## [Textabschnitt]
-.-.-

Gustav Roos an Mutter Elisabeth, 5. Mai 1940

Hannover, den 5. Mai 1940

Liebe Mutter!

Deinen Brief vom 29. d. M. habe ich erhalten. Ich freue mich, dass ihr meinen auch bekommen habt! Nur über eines wundere ich mich, dass Günther mir nicht geantwortet hat. Der Brief war doch an ihn gerichtet. Na ja, Anstand und Höflichkeit waren nie seine starken Seiten!! Sowas muss angeboren sein. Das kann man nie lernen. Hoffentlich bekommt er jetzt Gewissensbisse und rafft sich auf, mir einmal zu schreiben.

-.-.-

[Textbeschreibungen der Schlüsselpunkte]
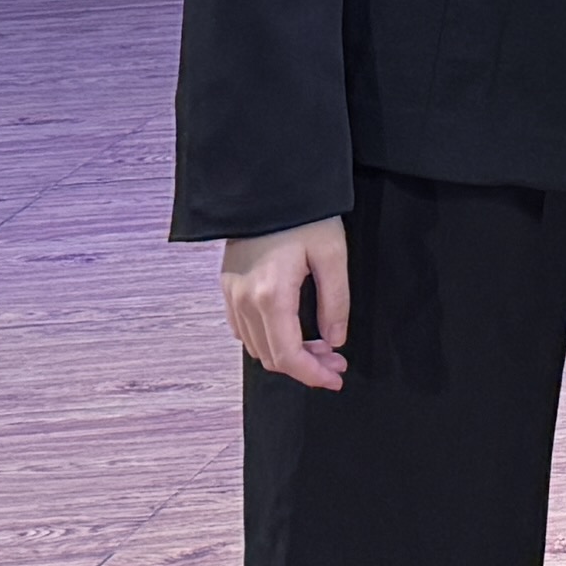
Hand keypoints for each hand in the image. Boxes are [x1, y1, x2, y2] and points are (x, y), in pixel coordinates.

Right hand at [222, 216, 348, 390]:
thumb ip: (335, 300)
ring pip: (256, 347)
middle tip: (336, 362)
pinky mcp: (228, 288)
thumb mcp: (332, 253)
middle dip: (306, 367)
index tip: (336, 379)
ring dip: (287, 355)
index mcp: (270, 296)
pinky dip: (269, 339)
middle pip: (270, 358)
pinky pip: (245, 330)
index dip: (312, 375)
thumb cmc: (304, 215)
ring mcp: (231, 295)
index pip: (288, 356)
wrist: (266, 186)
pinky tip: (295, 330)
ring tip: (321, 346)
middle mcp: (244, 302)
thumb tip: (335, 340)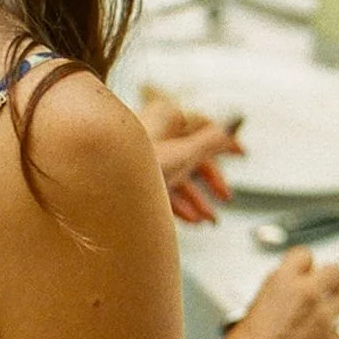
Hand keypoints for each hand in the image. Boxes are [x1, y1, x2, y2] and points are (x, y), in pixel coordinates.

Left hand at [138, 89, 242, 224]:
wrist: (96, 197)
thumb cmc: (133, 171)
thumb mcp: (183, 155)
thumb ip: (212, 139)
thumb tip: (238, 119)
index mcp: (164, 118)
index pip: (204, 124)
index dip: (225, 141)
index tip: (243, 155)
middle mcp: (151, 133)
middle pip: (190, 153)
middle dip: (211, 179)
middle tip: (226, 196)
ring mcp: (139, 155)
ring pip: (175, 173)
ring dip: (196, 197)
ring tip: (209, 219)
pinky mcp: (127, 177)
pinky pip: (158, 185)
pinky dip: (176, 201)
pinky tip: (190, 220)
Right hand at [214, 249, 338, 338]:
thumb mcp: (250, 310)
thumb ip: (273, 298)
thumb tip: (282, 298)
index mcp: (282, 283)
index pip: (303, 256)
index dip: (305, 262)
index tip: (306, 267)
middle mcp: (308, 295)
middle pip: (334, 271)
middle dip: (332, 275)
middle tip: (330, 281)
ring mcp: (324, 317)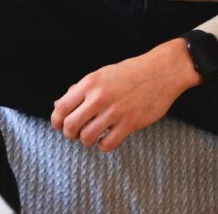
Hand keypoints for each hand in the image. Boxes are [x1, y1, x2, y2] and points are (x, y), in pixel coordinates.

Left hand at [50, 39, 200, 152]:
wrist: (160, 72)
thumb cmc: (129, 73)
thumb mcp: (100, 75)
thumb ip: (80, 90)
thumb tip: (58, 105)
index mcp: (90, 83)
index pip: (61, 108)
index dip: (56, 121)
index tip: (59, 125)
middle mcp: (99, 97)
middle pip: (71, 125)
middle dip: (69, 134)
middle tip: (75, 133)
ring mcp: (115, 111)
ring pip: (87, 137)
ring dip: (87, 140)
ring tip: (92, 135)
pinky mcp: (130, 123)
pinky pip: (108, 144)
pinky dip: (103, 145)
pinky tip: (107, 139)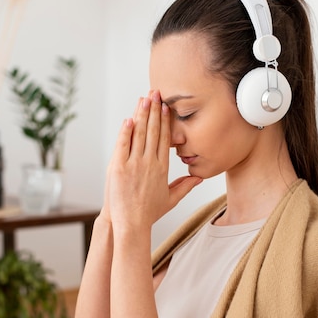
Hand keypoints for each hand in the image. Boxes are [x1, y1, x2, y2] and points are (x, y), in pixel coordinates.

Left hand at [102, 90, 201, 232]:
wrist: (132, 224)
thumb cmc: (149, 213)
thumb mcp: (170, 199)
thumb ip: (184, 186)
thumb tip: (198, 178)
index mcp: (162, 169)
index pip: (164, 139)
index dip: (165, 121)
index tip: (165, 107)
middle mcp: (150, 163)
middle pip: (153, 131)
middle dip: (154, 111)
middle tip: (156, 93)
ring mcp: (134, 164)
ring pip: (139, 134)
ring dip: (141, 115)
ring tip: (144, 99)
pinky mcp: (118, 167)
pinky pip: (123, 144)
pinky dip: (126, 131)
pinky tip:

-.-.-

## [Ziel der Aufgabe]
Wie lautet der Satz „Hoffentlich bekommt er jetzt Gewissensbisse und rafft sich auf, mir einmal zu schreiben.“ aus dem Brief vom 5. Mai 1940 auf Englisch?

## [Ergebnis der Übung]
Hopefully he will now get a guilty conscience and pull himself together to write to me for once.